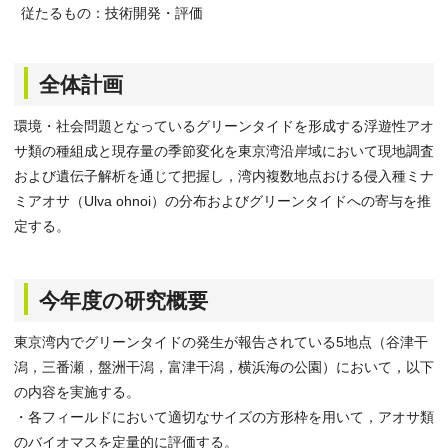
従たるもの：技術開発・評価
全体計画
環境・社会問題となっているグリーンタイドを形成する浮遊性アオ
サ類の種組成と現存量の季節変化を東京湾沿岸域において現地調査
および遺伝子解析を通じて把握し，湾内複数地点おける侵入種ミナ
ミアオサ（Ulva ohnoi）の分布およびグリーンタイドへの寄与を推
定する。
今年度の研究概要
東京湾内でグリーンタイドの発生が報告されている5地点（谷津干
潟，三番瀬，盤洲干潟，富津干潟，横浜海の公園）において，以下
の内容を実施する。
・各フィールドにおいて適切なサイズの方形枠を用いて，アオサ類
のバイオマスを定量的に評価する。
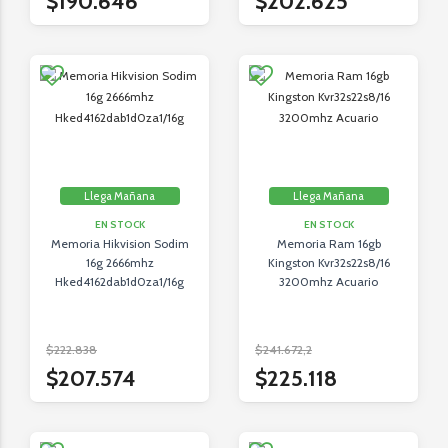
$190.646
$202.625
Llega Mañana
Llega Mañana
EN STOCK
EN STOCK
Memoria Hikvision Sodim
Memoria Ram 16gb
16g 2666mhz
Kingston Kvr32s22s8/16
Hked4162dab1d0za1/16g
3200mhz Acuario
$222.838
$241.672,2
$207.574
$225.118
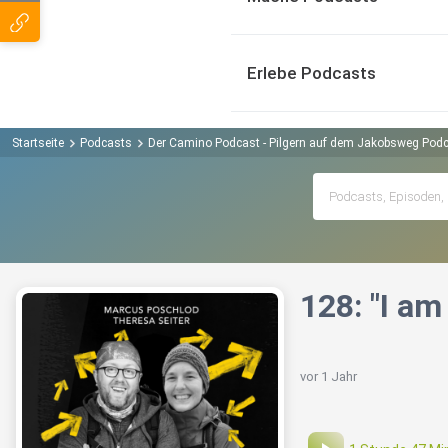
Erlebe Podcasts
Startseite
Podcasts
Der Camino Podcast - Pilgern auf dem Jakobsweg Pod
128: "I a
vor 1 Jahr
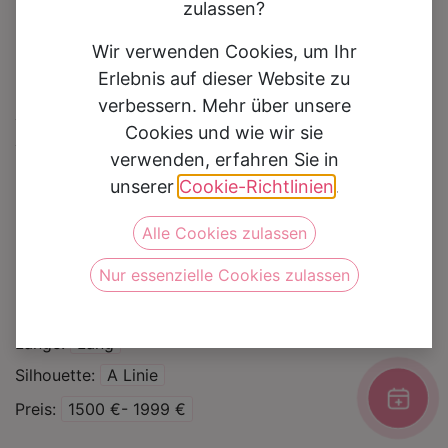
zulassen?
Wir verwenden Cookies, um Ihr
Erlebnis auf dieser Website zu
verbessern. Mehr über unsere
Brautkleid 20200TA
Cookies und wie wir sie
verwenden, erfahren Sie in
Auf die Wunschliste
unserer
Cookie-Richtlinien
.
Alle Cookies zulassen
Kategorie
Brautkleider
Nur essenzielle Cookies zulassen
Marke
Amelie
Farbe
Ivory
Länge
Lang
Silhouette
A Linie
Preis
1500 €- 1999 €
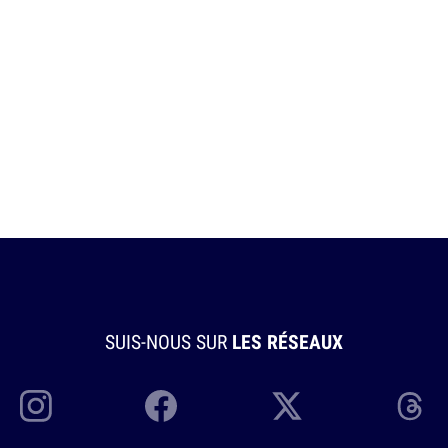
SUIS-NOUS SUR
LES RÉSEAUX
=====
**TASK GOAL**: Return each line above that contains the string "verwenden", one per line.

**SOLVED EXERCISE**:
Wir verwenden Cookies, um Ihr
verwenden, erfahren Sie in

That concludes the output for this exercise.